We made it to the ice rink, I was a bit shaking with fear but Dak patted my back encouraging me to open the door and go for it…and also telling me to go first so he would make his entrance a surprise for them.
"James, I knew you would come. But seriously, 5 minutes late…that isn't going to make us go easy on you as planned." Said Kendall with an evil smirk that made chills go down my spine back and forth.
"I don't care anymore, Kendall." I worked up some courage because I deep down knew that Dak was going to help me…anytime now.
"What the fuck did I say about not saying my fucking name ever ag-"Kendall said, voice dripping in venom but he was luckily interrupted by Dak.
"Shut it Knight." Said Dak as he made his entrance making me smile because he showed up as promised.
"D-Dak, what in the fuck's name are you doing here with this fag none the less?" Kendall sneered out saying the word fag as if it was the most disgusting word ever.
"I SAID SHUT IT, and he's not a fag. He's my boyfriend." Dak said possessiveness dripping within his words making my stomach churn in happiness.
"Boyfriend? What do you mean by boyfriend?" Carlos said hissing with complete rage and anger…looking like he just blew a gasket.
"Come on Carlos, I know that you're not the brightest crayon in the box, but are you really that dumb?" Dak said giving him an evil smile that said 'yeah I went there'….
"Don't call him dumb you Jackass." Logan said defending his friend?
"Awe, that's so sweet. You're defending your Carlitos, Logie-Bear?" Said Dak turning his sweet voice to suddenly an evil voice that made me think…he knows something that I don't.
"H-How?…W-Why?….W-What?" Stuttered Logan shaking with fear feeling like his most well hidden secret is exposed in front of Dak…Déjà vu.
"Are you gonna finish any of those questions ?" Said Dak sarcasm obvious in his voice.
"Dak…stop it already…why are you doing this?" Said Kendall while trying to comfort his friends.
"Simple my naïve little Kendall, Revenge…" Said Dak with a dark chuckle…okay I'm lost, let's rewind, he just said revenge… what the fuck is going on with Dak?
"Revenge?" Asked Kendall confused as hell just like I am…answers Dak…I need answers.
"Yes, revenge for breaking my sister's and my friend's hearts." Dak stated, I could detect evil in his voice…but now that I remember, Kendall did date Mercedes Dak's twin and also Jo Taylor Dak's best friend.
"What does that have to do with you intimidating my friends and mostly why should I care that you're dating that little bitch over there?" ….why kendall? Why do you always have to make me feel worse than I already feel why can't you just let me be for once…is me being gay really this bad, that it makes you hate me so much…but it's not like I can control it, I was born this way…why can't people just understand this fact?
"Cut the act Kendall, we both know pretty well that you love him." Love me? yeah right…maybe you do Dak but Kendall will never love me even if the hell freezes and the pigs fly.

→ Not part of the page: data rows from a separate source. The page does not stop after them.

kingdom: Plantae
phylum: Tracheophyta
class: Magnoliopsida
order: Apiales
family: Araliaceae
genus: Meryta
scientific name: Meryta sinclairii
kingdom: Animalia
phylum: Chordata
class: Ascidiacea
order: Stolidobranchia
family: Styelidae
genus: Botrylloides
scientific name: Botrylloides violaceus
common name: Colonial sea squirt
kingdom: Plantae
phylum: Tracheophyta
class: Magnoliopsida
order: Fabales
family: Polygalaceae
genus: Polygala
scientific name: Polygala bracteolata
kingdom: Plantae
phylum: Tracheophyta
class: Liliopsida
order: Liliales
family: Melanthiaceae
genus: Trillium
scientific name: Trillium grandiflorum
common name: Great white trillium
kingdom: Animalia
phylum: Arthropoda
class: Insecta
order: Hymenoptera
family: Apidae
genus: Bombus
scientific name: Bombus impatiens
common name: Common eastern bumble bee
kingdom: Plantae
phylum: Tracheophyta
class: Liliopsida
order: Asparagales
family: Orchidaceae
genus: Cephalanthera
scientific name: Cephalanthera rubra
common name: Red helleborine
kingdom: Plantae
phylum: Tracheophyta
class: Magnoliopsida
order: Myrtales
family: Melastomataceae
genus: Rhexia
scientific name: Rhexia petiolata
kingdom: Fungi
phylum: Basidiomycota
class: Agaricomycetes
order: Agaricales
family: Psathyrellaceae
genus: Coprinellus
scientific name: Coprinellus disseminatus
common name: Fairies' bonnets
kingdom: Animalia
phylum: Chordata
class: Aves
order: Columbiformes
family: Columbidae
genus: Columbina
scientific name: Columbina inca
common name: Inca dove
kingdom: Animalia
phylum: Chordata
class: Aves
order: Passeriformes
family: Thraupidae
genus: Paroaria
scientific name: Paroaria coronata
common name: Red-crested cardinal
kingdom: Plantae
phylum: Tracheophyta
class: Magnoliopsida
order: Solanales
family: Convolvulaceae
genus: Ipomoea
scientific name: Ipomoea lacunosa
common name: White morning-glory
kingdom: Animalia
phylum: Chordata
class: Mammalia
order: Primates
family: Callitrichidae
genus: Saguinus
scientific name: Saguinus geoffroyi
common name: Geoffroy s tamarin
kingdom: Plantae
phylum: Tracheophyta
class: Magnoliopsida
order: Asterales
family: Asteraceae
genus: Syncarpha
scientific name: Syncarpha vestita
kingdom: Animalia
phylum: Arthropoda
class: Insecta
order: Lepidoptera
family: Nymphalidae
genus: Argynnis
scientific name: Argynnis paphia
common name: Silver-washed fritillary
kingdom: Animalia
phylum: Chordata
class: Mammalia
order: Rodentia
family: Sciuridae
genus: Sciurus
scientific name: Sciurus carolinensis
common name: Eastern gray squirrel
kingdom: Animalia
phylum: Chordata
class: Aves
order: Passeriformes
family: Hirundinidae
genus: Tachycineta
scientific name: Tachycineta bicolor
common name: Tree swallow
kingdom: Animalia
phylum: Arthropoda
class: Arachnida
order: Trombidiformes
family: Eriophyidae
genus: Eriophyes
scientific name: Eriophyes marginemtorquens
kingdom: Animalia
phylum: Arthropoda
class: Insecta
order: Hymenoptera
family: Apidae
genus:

"Love him? Don't make me laugh Dak…I wouldn't love him even if I were gay, I wouldn't even love him if he was the last person on earth…I mean how could I possibly love a guy with beautiful mesmerizing hazel eyes, with soft silky hazelnut hair, with amazingly build body, with a beautiful soft angelic voice… how could I love a sweet innocent guy that endured my bullying and my harsh insults for years…. How could I love a beautiful person inside and out, how could I love such guy? how could I love the amazing James Diamond"...what's going on am I dreaming did the Kendall Knight just said that…oh god..this is really happening…oh god oh god oh god….
"Kendall…"Said Logan trying to calm the rumbling blonde.
"WHAT?"
"You just…" Started Carlos but was immediately interrupted by Kendall.
"Oh now, J-James..I'm…I-I-I…." Said Kendall stuttering unable to find the right words in this current situation.
"It's fine, r-really….I'm fine…e-everything's fine…I-I gotta go….I will see you tomorrow Dak." I ran out the door without looking back still shocked of what just happened, of what I just heard and ignoring anyone calling my name to come back…but I couldn't because I had to go home now…this was too much for me to handle in only one day.